▶ **WHAT TO DO**
Sort through the listing below and keep each line with the word "hand". Copy those.

▶ **RECORD EXTRACTS**
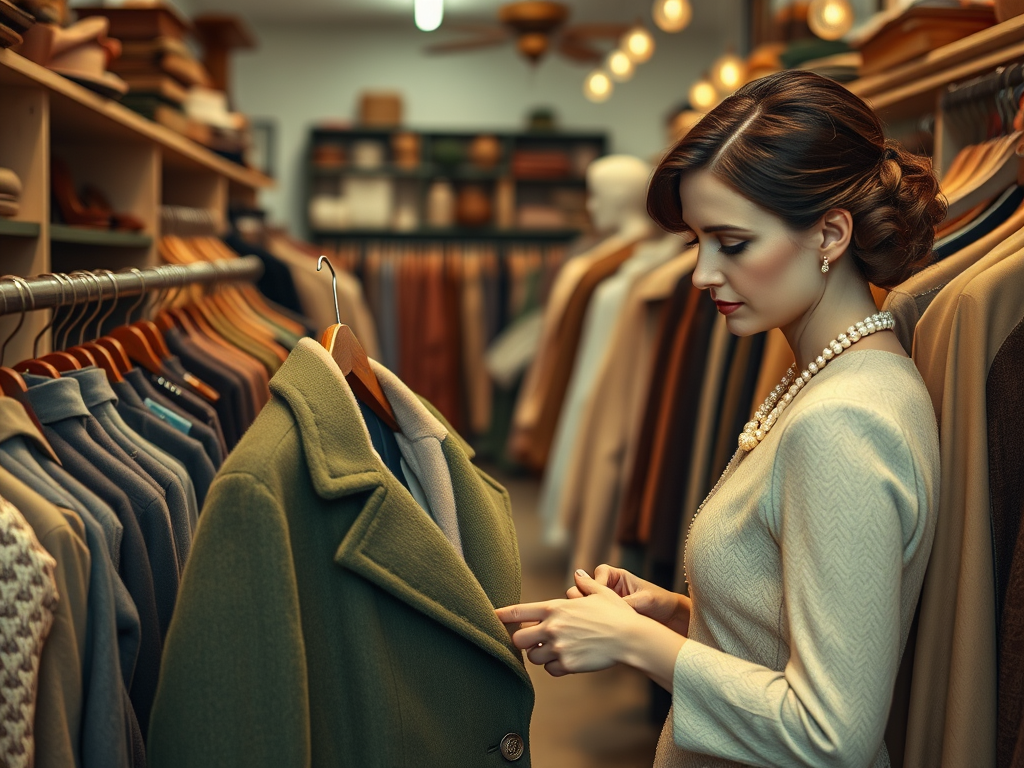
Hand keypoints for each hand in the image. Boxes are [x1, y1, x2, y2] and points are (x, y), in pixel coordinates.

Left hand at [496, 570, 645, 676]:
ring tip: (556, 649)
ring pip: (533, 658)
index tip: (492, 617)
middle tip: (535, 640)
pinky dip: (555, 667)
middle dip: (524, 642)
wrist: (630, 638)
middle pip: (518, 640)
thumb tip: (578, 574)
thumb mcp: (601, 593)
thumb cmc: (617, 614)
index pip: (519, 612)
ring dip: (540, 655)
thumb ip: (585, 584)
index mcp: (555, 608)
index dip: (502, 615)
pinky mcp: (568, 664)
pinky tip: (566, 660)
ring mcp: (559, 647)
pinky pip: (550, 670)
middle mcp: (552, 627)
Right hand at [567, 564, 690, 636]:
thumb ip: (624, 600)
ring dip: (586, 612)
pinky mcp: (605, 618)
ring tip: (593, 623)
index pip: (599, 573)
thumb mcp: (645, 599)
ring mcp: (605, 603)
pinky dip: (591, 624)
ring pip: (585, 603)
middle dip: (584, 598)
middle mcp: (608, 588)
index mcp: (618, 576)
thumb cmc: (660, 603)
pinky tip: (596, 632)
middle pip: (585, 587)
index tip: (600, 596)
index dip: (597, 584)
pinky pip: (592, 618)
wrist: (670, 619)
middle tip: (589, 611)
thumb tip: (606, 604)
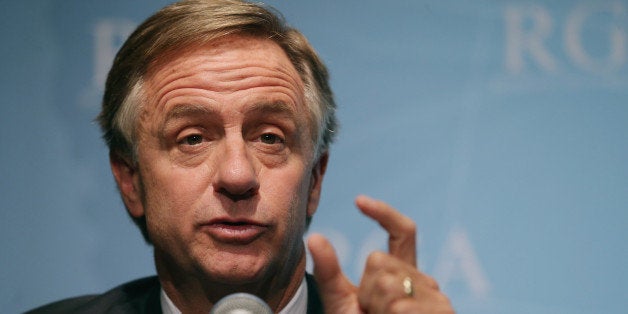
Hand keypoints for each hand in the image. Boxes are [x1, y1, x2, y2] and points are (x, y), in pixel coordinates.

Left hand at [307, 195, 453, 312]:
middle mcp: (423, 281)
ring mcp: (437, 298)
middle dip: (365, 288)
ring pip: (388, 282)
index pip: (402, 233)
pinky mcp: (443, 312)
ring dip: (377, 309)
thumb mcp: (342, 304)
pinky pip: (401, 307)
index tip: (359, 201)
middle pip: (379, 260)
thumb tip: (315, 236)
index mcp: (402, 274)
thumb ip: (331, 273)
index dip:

▶ **TASK SOLUTION**
Hand keypoints for each hand in the image. Boxes are [x1, y1, x2, y2] and points are (x, y), in pixel coordinates.
Left hand at [496, 570, 645, 676]:
Right hand at [567, 564, 690, 636]:
Hand keypoints for each hand in the image. Boxes are [x1, y1, x2, y2] and points are (x, y), in pixel coordinates.
Left hand at [307, 195, 453, 312]:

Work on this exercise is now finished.